* _Tugas 1_
Salin tanpa perubahan bagian teks tentang komunikasi krisis, mulai dari "Secara strategis, ini" sampai dengan "dan jurnalis independen.".
* _Tugas 2_
Tulis lanjutan teks tentang komunikasi krisis, dimulai setelah kalimat terakhir yang ada.

* _Dokumen Sumber_
★ ★ ★ ★ ★

Dampak Komunikasi yang Tidak Terkelola
Minimnya strategi komunikasi krisis berdampak langsung pada: Kehilangan legitimasi publik oleh pengembang, penurunan kepercayaan terhadap pemerintah daerah dan BPN, terbangunnya solidaritas horizontal antar-warga pesisir serta meningkatnya tekanan terhadap kebijakan tata ruang dan pertanahan.
Secara strategis, ini menjadi pelajaran penting bahwa dalam krisis modern, pengelolaan komunikasi—khususnya di ruang digital—bukan hanya kebutuhan reputasi, tapi juga kebutuhan politik dan sosial.
Rekomendasi Strategis
Berdasarkan analisis di atas, berikut adalah rekomendasi yang bisa diambil: pembentukan tim komunikasi krisis lintas sektor di tingkat pusat dan daerah, pelatihan komunikasi digital untuk instansi pemerintah dan pengembang, pembuatan kanal digital partisipatif yang memungkinkan warga pesisir menyuarakan keluhan secara sistematis, transparansi dokumen dan proses hukum melalui website resmi dan media sosial serta kolaborasi narasi dengan tokoh lokal dan jurnalis independen.

★ ★ ★ ★ ★

* _Materi yang Ditampilkan_
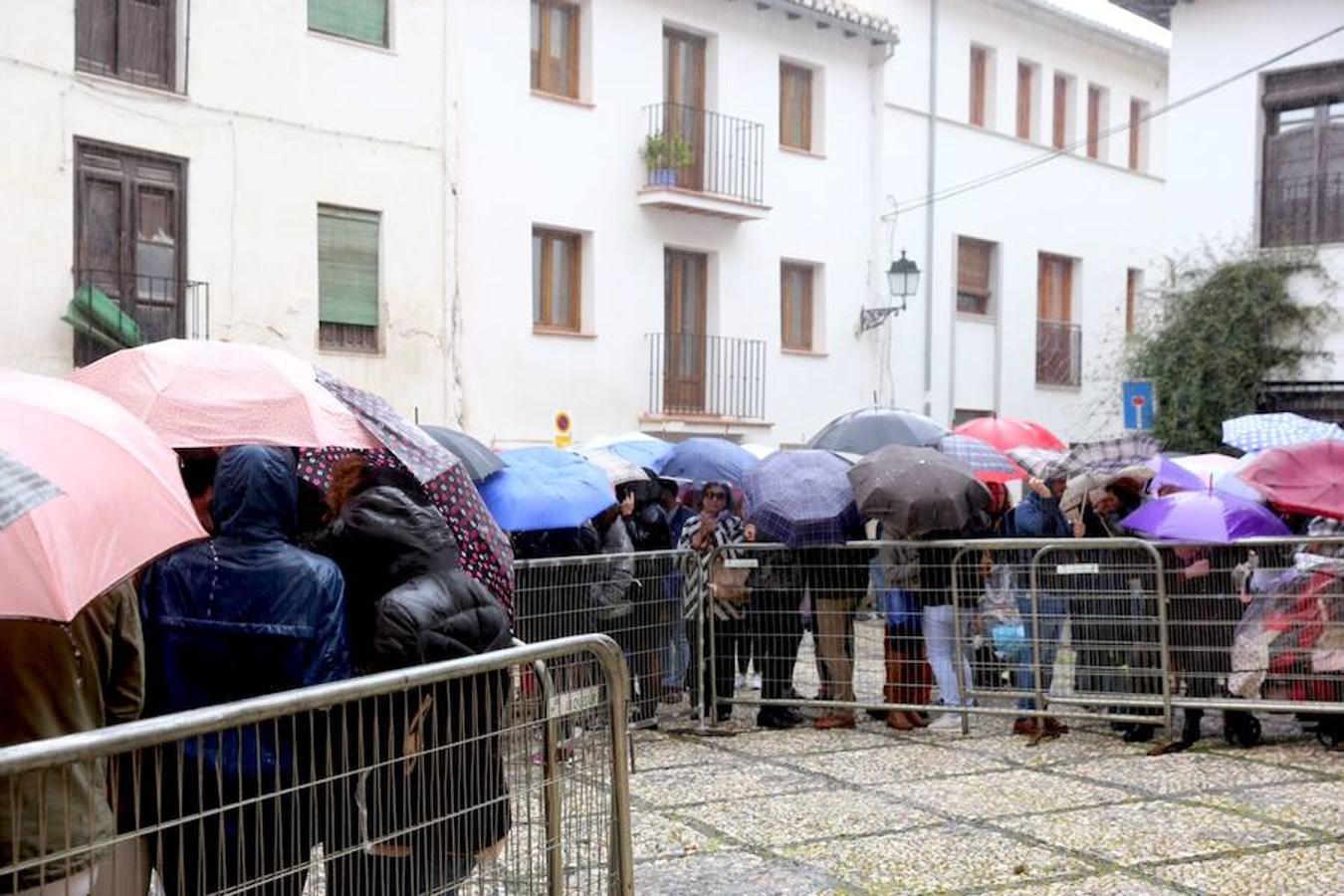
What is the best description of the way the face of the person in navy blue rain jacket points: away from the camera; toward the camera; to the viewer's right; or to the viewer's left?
away from the camera

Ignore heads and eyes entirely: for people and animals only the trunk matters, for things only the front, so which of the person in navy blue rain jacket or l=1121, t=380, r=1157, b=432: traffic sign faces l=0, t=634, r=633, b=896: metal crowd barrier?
the traffic sign

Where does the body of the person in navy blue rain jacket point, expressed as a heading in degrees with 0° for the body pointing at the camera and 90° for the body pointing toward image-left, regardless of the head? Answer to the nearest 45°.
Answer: approximately 180°

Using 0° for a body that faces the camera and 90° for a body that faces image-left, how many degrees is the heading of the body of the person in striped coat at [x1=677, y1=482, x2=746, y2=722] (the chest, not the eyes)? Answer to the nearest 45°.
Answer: approximately 0°

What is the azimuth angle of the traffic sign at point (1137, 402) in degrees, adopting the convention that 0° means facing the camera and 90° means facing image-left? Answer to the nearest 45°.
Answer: approximately 0°

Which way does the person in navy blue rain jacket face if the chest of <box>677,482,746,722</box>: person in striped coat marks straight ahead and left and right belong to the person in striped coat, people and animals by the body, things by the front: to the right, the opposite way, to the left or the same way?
the opposite way

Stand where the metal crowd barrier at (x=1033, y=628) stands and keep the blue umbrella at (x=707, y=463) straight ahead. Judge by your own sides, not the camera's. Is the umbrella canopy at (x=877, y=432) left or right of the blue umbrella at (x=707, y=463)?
right
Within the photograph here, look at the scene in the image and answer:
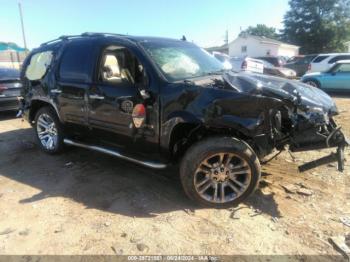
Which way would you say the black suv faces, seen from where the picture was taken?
facing the viewer and to the right of the viewer

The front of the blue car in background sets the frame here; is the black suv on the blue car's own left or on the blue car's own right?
on the blue car's own left

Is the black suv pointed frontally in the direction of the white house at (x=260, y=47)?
no

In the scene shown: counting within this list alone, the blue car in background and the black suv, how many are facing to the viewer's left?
1

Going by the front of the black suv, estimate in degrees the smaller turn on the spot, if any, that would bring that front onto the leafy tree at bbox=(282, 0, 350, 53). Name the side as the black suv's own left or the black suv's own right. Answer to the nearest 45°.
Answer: approximately 90° to the black suv's own left

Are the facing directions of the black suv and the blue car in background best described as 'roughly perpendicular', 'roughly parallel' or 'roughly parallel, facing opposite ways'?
roughly parallel, facing opposite ways

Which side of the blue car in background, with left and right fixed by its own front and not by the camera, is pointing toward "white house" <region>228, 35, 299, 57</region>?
right

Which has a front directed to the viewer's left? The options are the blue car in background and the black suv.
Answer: the blue car in background

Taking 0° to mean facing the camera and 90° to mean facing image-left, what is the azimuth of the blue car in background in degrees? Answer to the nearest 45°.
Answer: approximately 90°

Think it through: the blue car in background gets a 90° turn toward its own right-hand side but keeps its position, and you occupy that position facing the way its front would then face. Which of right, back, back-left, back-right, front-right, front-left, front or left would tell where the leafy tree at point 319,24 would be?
front

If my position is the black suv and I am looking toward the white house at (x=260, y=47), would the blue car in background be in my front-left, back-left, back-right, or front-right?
front-right

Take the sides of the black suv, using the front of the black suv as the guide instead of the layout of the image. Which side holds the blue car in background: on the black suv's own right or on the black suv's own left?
on the black suv's own left
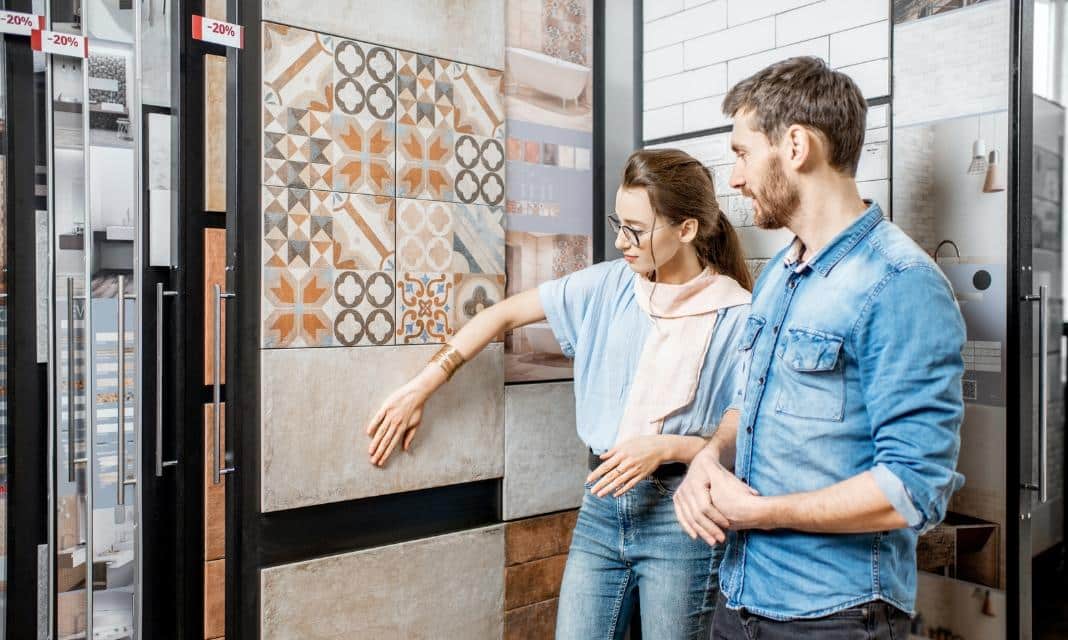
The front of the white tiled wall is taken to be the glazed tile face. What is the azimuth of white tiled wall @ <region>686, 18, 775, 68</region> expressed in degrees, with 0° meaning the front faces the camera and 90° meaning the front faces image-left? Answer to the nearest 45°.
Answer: approximately 45°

★ ★ ★ ★ ★

* _Hasil 1_
Secara strategis, ini menjadi pelajaran penting bahwa dalam krisis modern, pengelolaan komunikasi—khususnya di ruang digital—bukan hanya kebutuhan reputasi, tapi juga kebutuhan politik dan sosial.
Rekomendasi Strategis
Berdasarkan analisis di atas, berikut adalah rekomendasi yang bisa diambil: pembentukan tim komunikasi krisis lintas sektor di tingkat pusat dan daerah, pelatihan komunikasi digital untuk instansi pemerintah dan pengembang, pembuatan kanal digital partisipatif yang memungkinkan warga pesisir menyuarakan keluhan secara sistematis, transparansi dokumen dan proses hukum melalui website resmi dan media sosial serta kolaborasi narasi dengan tokoh lokal dan jurnalis independen.

* _Hasil 2_
Kesimpulan
Kasus pagar laut Tangerang adalah contoh nyata bagaimana absennya komunikasi krisis dan strategi komunikasi digital menyebabkan kekalahan dalam pertarungan narasi publik. Pengembang dan pemerintah lokal gagal menguasai percakapan publik, sementara masyarakat sipil berhasil memanfaatkan media digital untuk membentuk opini, menekan kebijakan, dan merebut perhatian nasional. Dalam era informasi, komunikasi bukan hanya pendukung, melainkan senjata utama dalam menghadapi krisis.
Daftar Pustaka
Benoit, W. L. (1997). Image repair discourse and crisis communication. Public Relations Review, 23(2), 177–186.
Coombs, W. T. (2007). Protecting organization reputations during a crisis: The development and application of Situational Crisis Communication Theory. Corporate Reputation Review, 10(3), 163–176.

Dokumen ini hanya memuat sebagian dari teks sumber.